Now, of course, we don’t want our whole system to crash due to a single error, so we need to isolate a failure of a single task. In many of popular languages, this is done by wrapping the task execution in some sort of a catch-all statement, or by running the task in a separate OS process. So for example, as someone mentioned here, a typical web framework will indeed to this to make sure that the error is caught and reported properly.
However try-catch is not a perfect solution due to a couple of things. First, if shared mutable data is used, a task which fails in the middle could have left the data in an inconsistent state, which means that subsequent tasks might trip over.
Moreover, a task itself could spawn additional concurrent subtasks (threads or lightweight threads), and we need to make sure that the failures of these threads are properly caught. A great example of this is go language. If a web req handler spawns another goroutine, and there’s an undeferred panic (aka uncaught exception) in that gouroutine, the entire system crashes.
In contrast, using separate OS processes helps with this, but you can’t really run one OS process per each task (e.g. a request), so we usually group them somehow (which to me is what microservices are about). Now, you need to run multiple OS processes, and you need an extra piece of tech (e.g. systemd) to start these things in a proper order, restart failing OS processes, and maybe take down related OS processes as well.
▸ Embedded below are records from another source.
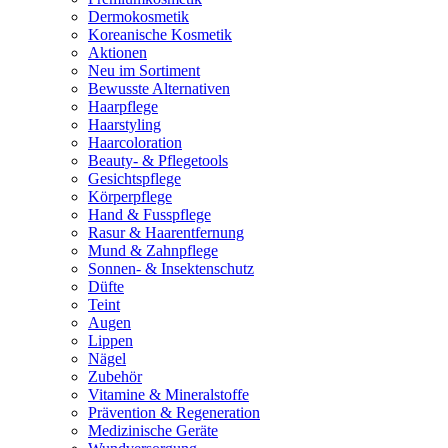
Dermokosmetik
Koreanische Kosmetik
Aktionen
Neu im Sortiment
Bewusste Alternativen
Haarpflege
Haarstyling
Haarcoloration
Beauty- & Pflegetools
Gesichtspflege
Körperpflege
Hand & Fusspflege
Rasur & Haarentfernung
Mund & Zahnpflege
Sonnen- & Insektenschutz
Düfte
Teint
Augen
Lippen
Nägel
Zubehör
Vitamine & Mineralstoffe
Prävention & Regeneration
Medizinische Geräte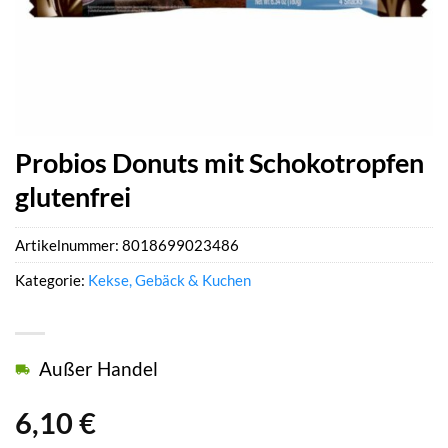
Probios Donuts mit Schokotropfen
glutenfrei
Artikelnummer:
8018699023486
Kategorie:
Kekse, Gebäck & Kuchen
Außer Handel
6,10
€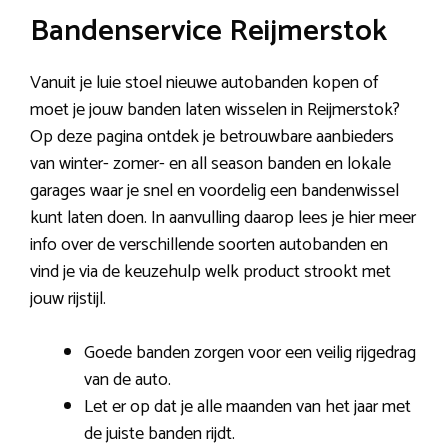
Bandenservice Reijmerstok
Vanuit je luie stoel nieuwe autobanden kopen of
moet je jouw banden laten wisselen in Reijmerstok?
Op deze pagina ontdek je betrouwbare aanbieders
van winter- zomer- en all season banden en lokale
garages waar je snel en voordelig een bandenwissel
kunt laten doen. In aanvulling daarop lees je hier meer
info over de verschillende soorten autobanden en
vind je via de keuzehulp welk product strookt met
jouw rijstijl.
Goede banden zorgen voor een veilig rijgedrag
van de auto.
Let er op dat je alle maanden van het jaar met
de juiste banden rijdt.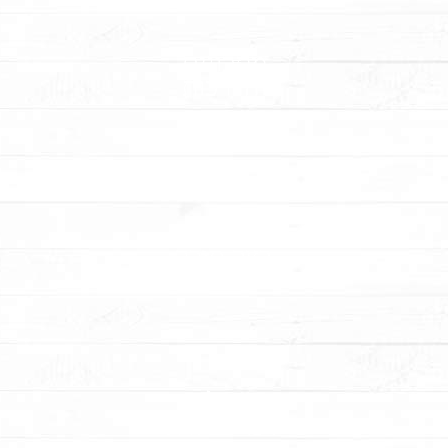
מתכונים
והדרכות
סדנאות
בצק סוכר
הפעלות
לימי-הולדת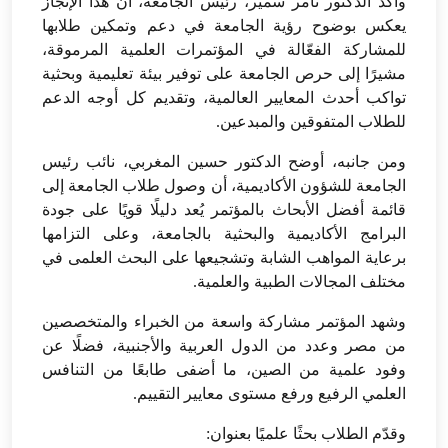
وأكد الدكتور تامر سمير، رئيس الجامعة، أن هذا الإنجاز
يعكس بوضوح رؤية الجامعة في دعم وتمكين طلابها
للمشاركة الفعّالة في المؤتمرات العلمية المرموقة،
مشيرًا إلى حرص الجامعة على توفير بيئة تعليمية وبحثية
تواكب أحدث المعايير العالمية، وتقديم كل أوجه الدعم
للطلاب المتفوقين والمبدعين.
ومن جانبه، أوضح الدكتور حسين المغربي، نائب رئيس
الجامعة للشؤون الأكاديمية، أن وصول طلاب الجامعة إلى
قائمة أفضل الأبحاث بالمؤتمر يُعد دليلًا قويًا على جودة
البرامج الأكاديمية والبحثية بالجامعة، وعلى التزامها
برعاية المواهب الشابة وتشجيعها على البحث العلمى في
مختلف المجالات الطبية والعلمية.
وشهد المؤتمر مشاركة واسعة من الخبراء والمتخصصين
من مصر وعدد من الدول العربية والأجنبية، فضلًا عن
وفود علمية من الصين، ما أضفى طابعًا من التنافس
العلمي الرفيع ورفع مستوى معايير التقييم.
وقدّم الطلاب بحثًا علميًا بعنوان: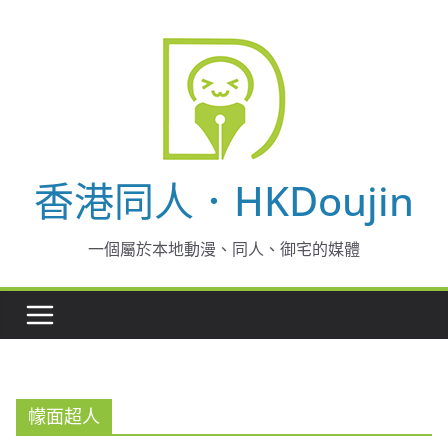
Skip
to
content
香港同人．HKDoujin
一個屬於本地動漫、同人、御宅的媒體
幪面超人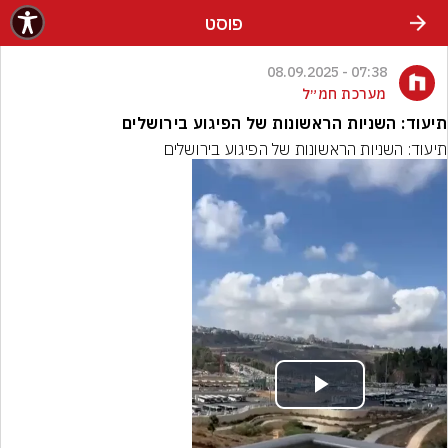
פוסט
07:38 - 08.09.2025
מערכת חמ״ל
תיעוד: השניות הראשונות של הפיגוע בירושלים
תיעוד: השניות הראשונות של הפיגוע בירושלים
Play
With BEAM, all of these issues (and some others) are taken care of directly in our primary tech. If you don’t want a failure of one task to crash other tasks, you’ll typically run the task in a separate process, and fail fast there. With errors being isolated, a failing process doesn’t take down anything else with it (unless you ask for it explicitly via links). Shared-nothing concurrency also ensures that a failing thing can’t leave any junk data behind. Moreover, it ensures that whatever crashes, the associated resources (memory, open sockets or file handles) are properly released. Finally, a termination of a process is a detectable event, which allows other processes (e.g. supervisors) to take some corrective measures and help the system heal itself.
As a result, Erlang-style fault-tolerance is IMO a one-size-fits-all. We use the same approach to improve the fault-tolerance of individual small tasks (e.g. request handlers), as well as other background services, or larger parts of our system. I like to think that supervision tree is our service manager (like systemd, upstart, or Windows service manager). It give us same capabilities and same guarantees, it’s highly concurrent, and it’s built into our main language of choice.
In contrast, in most other technologies, you need to use a combination of try/catch together with microservices backed by an external service manager, and in some cases you might need to resort to your own homegrown patterns (e.g. if you need to propagate a failure of one small activity across microservice boundaries). Therefore, I consider these other solutions to be both more complex and less reliable than the Erlang approach.